# Known issues for the '02-'06



## skramer360 (Aug 14, 2005)

I've been a Nissan truck guy for a long time, but I've never had a Nissan car. I'm in a bit of a time crunch to find a car for my daughter (it got totaled yesterday). I'm looking at '02 -'06 Altimas with 4 cylinder and auto trans. Are there any bad years? Anything I should be on the look out for? Any insight would be appreciated.


----------



## skramer360 (Aug 14, 2005)

Well I ended up buying an '05 Altima for about $4000. The car is in really good shape, except the driver and passenger floor boards were rusted out. I spent all afternoon cutting out the bad and replacing it. Other than that I just had to replace the rear brake pads and a couple cosmetic things.


----------



## Richman (Jan 3, 2015)

My research showed a problem with the pre-cats decomposing and allowing abrasive crap to be sucked into the engine. There is plenty to find about this on the 03-06 years and I think it may even effect the 07 if I remember. It was a problem only on the 2.5 and not the 3.5 as the 6 cyl had a different design that was not effected. that wouldn't prevent me from buying gone but would make me want to do some real due diligence to make sure the recall and service was performed and the redesigned pre-cats were installed.
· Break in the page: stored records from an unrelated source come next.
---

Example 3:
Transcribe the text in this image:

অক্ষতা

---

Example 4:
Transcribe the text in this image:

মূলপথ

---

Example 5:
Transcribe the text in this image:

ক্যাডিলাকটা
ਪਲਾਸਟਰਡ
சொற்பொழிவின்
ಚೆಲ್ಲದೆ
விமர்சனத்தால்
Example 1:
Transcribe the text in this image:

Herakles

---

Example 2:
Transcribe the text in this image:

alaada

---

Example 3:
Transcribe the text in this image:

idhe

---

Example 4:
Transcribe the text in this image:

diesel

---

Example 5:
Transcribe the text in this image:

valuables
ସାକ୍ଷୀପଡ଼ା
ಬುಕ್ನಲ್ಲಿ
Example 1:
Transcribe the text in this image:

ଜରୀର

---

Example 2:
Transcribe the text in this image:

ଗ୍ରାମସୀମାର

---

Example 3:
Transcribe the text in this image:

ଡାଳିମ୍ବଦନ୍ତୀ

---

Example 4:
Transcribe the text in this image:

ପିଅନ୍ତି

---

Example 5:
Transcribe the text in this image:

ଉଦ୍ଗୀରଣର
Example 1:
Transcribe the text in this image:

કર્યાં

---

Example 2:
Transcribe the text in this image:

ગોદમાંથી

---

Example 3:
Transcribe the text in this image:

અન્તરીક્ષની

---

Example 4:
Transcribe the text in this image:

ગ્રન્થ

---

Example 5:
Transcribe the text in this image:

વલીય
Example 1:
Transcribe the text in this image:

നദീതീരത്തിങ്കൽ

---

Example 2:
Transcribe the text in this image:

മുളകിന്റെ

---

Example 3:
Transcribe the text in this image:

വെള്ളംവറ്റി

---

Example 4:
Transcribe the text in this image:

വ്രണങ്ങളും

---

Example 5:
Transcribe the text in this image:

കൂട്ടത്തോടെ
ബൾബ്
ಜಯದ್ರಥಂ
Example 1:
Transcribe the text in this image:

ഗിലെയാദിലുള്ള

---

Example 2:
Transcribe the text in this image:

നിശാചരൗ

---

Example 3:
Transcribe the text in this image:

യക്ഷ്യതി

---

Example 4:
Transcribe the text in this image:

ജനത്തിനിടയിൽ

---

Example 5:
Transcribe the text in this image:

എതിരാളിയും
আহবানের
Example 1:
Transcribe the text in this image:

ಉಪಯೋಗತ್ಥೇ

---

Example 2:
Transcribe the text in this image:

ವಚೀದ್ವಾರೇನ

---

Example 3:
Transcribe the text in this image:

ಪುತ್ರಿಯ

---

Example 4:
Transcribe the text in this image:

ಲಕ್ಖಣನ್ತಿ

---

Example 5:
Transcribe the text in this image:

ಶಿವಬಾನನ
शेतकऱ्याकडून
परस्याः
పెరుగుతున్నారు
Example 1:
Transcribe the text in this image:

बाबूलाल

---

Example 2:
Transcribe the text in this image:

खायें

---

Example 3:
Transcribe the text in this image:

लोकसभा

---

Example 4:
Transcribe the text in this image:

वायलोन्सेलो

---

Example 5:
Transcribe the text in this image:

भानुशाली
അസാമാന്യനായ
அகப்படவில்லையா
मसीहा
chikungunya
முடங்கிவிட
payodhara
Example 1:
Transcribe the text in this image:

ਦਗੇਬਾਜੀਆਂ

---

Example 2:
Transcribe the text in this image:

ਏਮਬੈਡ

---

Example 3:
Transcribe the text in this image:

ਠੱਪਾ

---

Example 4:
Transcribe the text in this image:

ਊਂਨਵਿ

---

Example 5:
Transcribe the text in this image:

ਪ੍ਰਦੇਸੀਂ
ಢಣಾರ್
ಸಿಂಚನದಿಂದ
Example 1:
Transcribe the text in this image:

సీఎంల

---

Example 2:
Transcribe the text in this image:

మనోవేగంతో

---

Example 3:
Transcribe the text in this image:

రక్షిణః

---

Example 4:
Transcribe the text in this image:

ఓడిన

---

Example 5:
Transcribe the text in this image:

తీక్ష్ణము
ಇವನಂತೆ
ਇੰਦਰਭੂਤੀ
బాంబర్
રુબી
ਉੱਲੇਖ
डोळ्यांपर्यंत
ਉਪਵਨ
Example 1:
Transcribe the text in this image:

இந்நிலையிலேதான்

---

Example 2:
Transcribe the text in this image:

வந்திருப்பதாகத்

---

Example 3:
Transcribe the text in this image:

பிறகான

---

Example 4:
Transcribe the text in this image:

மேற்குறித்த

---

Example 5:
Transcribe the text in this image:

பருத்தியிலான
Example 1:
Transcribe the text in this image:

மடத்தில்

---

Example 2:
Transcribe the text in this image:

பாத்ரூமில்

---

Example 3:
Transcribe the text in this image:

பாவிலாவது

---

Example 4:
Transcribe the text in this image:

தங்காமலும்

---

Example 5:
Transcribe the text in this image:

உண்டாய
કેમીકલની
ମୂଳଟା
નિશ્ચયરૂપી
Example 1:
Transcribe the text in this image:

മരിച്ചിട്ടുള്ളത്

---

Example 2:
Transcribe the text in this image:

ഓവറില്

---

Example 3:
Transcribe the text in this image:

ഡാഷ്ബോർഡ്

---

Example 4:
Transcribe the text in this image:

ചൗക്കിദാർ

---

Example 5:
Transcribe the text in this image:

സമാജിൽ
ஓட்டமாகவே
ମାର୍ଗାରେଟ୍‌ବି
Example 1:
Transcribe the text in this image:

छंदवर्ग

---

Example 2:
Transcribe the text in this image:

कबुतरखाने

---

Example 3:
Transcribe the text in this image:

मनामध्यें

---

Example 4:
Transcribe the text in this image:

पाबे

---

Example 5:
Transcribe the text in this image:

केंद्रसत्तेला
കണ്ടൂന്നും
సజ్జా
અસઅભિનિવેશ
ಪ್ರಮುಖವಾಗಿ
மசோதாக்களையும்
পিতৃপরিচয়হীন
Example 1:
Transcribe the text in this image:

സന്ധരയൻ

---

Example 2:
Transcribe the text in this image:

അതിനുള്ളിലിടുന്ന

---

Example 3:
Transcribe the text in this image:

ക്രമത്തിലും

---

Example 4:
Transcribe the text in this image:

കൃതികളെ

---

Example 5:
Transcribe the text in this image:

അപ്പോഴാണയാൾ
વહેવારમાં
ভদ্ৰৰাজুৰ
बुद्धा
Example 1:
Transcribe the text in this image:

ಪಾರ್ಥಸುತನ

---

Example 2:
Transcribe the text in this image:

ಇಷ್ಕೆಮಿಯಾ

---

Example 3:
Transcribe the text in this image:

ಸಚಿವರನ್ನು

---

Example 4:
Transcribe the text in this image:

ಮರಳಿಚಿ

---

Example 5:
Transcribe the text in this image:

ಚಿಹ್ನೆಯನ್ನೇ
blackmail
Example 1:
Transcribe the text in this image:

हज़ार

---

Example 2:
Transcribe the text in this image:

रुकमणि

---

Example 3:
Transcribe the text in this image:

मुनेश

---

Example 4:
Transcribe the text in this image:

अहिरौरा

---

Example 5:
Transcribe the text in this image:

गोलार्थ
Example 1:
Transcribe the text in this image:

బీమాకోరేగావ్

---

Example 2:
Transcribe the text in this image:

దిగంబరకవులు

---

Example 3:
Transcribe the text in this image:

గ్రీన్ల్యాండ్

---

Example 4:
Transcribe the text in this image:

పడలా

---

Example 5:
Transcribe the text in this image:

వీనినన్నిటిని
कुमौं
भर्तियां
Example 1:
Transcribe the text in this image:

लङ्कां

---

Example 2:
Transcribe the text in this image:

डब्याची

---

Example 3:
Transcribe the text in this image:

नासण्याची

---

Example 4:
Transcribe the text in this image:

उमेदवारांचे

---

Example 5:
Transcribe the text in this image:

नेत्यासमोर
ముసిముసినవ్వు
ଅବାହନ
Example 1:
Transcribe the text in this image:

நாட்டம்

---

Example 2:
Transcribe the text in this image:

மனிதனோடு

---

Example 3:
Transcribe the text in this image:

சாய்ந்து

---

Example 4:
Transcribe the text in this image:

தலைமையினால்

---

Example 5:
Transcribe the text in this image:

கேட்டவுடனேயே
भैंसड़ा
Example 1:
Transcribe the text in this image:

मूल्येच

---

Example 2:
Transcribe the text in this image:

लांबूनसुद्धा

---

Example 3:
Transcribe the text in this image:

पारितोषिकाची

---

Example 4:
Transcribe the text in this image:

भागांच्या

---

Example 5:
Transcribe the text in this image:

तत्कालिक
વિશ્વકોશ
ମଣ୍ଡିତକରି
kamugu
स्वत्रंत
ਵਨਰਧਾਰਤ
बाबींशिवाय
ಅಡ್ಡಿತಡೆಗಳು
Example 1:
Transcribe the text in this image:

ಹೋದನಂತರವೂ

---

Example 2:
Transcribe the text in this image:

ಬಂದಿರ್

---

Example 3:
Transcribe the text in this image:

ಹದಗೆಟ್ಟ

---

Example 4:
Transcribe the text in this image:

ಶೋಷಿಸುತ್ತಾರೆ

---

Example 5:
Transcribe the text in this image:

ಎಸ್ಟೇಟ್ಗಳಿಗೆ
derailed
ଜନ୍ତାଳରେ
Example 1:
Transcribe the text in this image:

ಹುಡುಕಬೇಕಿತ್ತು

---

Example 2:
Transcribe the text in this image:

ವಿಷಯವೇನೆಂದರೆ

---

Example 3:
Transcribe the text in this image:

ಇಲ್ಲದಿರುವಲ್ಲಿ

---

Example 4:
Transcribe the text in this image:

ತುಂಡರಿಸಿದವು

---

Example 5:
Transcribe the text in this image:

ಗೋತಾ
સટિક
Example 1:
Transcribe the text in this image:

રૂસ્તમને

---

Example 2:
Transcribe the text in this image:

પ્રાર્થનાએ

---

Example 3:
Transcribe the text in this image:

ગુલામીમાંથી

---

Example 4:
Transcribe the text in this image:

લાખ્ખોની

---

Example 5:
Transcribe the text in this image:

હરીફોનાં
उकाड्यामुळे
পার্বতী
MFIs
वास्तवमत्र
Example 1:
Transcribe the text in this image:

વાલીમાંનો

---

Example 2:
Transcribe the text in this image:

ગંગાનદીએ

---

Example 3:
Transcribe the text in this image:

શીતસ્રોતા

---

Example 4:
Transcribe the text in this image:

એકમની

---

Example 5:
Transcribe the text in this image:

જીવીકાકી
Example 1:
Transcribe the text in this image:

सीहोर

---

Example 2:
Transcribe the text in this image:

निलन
I was the second owner of an 03 purchased in 07. I think the recall service was performed when the 1st owner had this vehicle or possibly during trade-in but not sure if the the same cats were used. I now have a blue smoke problem that just started, only seams to mainly shows up in cold weather. But then my 2.5 S has 177k miles on it and I didn't change the oil every 3.5K miles either.


----------